# Document segment
▬▬▬▬▬▬▬▬▬▬
Hold your place in 2nd Corinthians and turn with me in your Bible to the Book of Ephesians.
Ephesians 4:1-6
Paul implores the believers in the church at Ephesus to “walk in a manner worthy of the calling with which you have been called.” What is that worthy manner of life? What is considered to be the bare minimum or the minimum requirement for you to be considered walking in a manner worthy of your calling in Christ? It is unity in all things, but not only unity in all things but unity with all humility and gentleness, with patience, showing tolerance for one another in love.
Our union in Christ demands practical unity in our relationships and interactions with one another. Relationships and interactions that are inherently and obviously marked by humility instead of self-promotion and self-importance. Relationships and interactions that are overtly marked by gentleness instead of asserting and assigning fault for why you have been offended. Relationships and interactions that exude and express divine patience with one another instead of demanding restitution for the offence made. Relationships and interactions that are saturated with supernatural tolerance for one another’s faults, and one another’s careless words, and one another’s insensitive actions, and one another’s indifferent attitudes, and one another’s everything else about being human. And in all of these things to be overwhelmingly covered with the love of Christ that has been lavished on each of us.
▬▬▬▬▬▬▬▬▬▬
# Information shown
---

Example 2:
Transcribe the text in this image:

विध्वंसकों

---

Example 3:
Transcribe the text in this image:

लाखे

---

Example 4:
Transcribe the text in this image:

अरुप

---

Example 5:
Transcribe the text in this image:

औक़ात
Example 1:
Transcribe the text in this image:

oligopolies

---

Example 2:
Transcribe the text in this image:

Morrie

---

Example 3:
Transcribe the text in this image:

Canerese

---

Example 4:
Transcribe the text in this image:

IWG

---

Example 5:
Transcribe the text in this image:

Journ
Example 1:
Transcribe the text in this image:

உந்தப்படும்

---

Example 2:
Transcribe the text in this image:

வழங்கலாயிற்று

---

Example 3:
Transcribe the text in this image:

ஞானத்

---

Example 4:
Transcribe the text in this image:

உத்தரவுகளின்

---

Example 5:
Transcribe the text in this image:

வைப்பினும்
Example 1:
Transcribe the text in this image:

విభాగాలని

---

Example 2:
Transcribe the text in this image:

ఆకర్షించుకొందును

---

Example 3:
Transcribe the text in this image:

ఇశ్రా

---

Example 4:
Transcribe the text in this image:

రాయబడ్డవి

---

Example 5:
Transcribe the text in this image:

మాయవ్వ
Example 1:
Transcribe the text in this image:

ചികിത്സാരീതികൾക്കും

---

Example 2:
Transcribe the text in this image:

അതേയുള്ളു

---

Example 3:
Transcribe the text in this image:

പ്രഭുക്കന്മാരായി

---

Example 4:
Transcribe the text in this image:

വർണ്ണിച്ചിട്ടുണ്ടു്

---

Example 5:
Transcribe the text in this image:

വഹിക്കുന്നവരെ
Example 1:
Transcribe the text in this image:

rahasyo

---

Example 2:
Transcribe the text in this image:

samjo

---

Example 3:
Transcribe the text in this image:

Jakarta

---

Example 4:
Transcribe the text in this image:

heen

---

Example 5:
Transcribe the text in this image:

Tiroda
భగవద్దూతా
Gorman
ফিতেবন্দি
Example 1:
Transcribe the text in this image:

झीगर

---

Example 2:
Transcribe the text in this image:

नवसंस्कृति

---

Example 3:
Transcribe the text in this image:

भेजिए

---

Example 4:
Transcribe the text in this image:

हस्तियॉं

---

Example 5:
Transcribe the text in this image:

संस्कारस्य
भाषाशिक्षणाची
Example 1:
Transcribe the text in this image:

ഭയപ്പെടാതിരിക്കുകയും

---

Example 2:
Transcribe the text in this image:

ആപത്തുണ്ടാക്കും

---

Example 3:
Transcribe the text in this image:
▬▬▬▬▬▬▬▬▬▬
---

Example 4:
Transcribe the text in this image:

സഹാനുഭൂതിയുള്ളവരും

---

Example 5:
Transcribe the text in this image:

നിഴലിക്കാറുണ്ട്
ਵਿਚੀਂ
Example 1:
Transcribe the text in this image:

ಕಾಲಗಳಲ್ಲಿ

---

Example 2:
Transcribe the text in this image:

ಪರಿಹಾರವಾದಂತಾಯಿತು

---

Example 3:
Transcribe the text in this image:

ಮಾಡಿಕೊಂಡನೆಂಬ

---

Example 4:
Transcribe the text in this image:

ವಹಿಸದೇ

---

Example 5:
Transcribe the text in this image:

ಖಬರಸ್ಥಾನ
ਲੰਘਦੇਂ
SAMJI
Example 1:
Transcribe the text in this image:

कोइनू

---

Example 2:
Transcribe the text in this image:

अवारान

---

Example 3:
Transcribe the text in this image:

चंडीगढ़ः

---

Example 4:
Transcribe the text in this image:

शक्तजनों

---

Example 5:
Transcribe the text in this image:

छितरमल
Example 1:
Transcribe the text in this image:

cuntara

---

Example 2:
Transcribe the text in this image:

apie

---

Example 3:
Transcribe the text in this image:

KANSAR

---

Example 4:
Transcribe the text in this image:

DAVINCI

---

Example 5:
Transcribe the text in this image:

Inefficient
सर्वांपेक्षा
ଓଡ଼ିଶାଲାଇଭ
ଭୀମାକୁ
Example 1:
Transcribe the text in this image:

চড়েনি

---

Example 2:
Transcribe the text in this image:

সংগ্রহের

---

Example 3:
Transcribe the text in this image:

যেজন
▬▬▬▬▬▬▬▬▬▬
# Problems and tasks
1) In the sermon on Ephesians 4, what is named as the bare minimum for walking in a manner worthy of one's calling in Christ?
2) Explain why the sermon on Ephesians 4 says believers' relationships and interactions must show practical unity.
3) Write the next part of the sermon on Ephesians 4, starting after its last sentence.
The items come from a different source than the sermon.

# Response list
1) Unity in all things, with all humility and gentleness, with patience, showing tolerance for one another in love.

2) Believers' union in Christ demands practical unity with one another. That unity shows in humility, gentleness, patience and tolerance, all covered with the love of Christ that has been lavished on each of them.

3)
We must be diligent to preserve the unity of the Spirit instead of being diligent in defending our self-importance and making sure that the offending party is called out and gets their just due. We must be diligent in pursuing the bond of peace instead of being diligent in stirring the pot and stoking the fire until we have exacted our own brand of vengeance. We are of one body, one Holy Spirit, called in one hope, under one Lord, one faith, one baptism, one God and Father of all who is over all and through all and in all.
This is union with Christ and in Christ, in which there is absolutely no room for petty offences. How can we have such a unifying and divine foundation and at the same time get offended with one another regardless of how severe the offence could be, let alone in the issues that are so amazingly unimportant in the grand scheme of things?
For Paul, it was a simple change in travel plans. For you and me…I’ll let you fill in the blank.
Return with me to our passage in 2nd Corinthians.
2 Corinthians 1:21-22
God not only establishes us together in Christ He has also anointed us in Christ. The practice of being anointed was to be set apart for service or commissioned for service. It was a ceremony of blessing and dedication and consecration.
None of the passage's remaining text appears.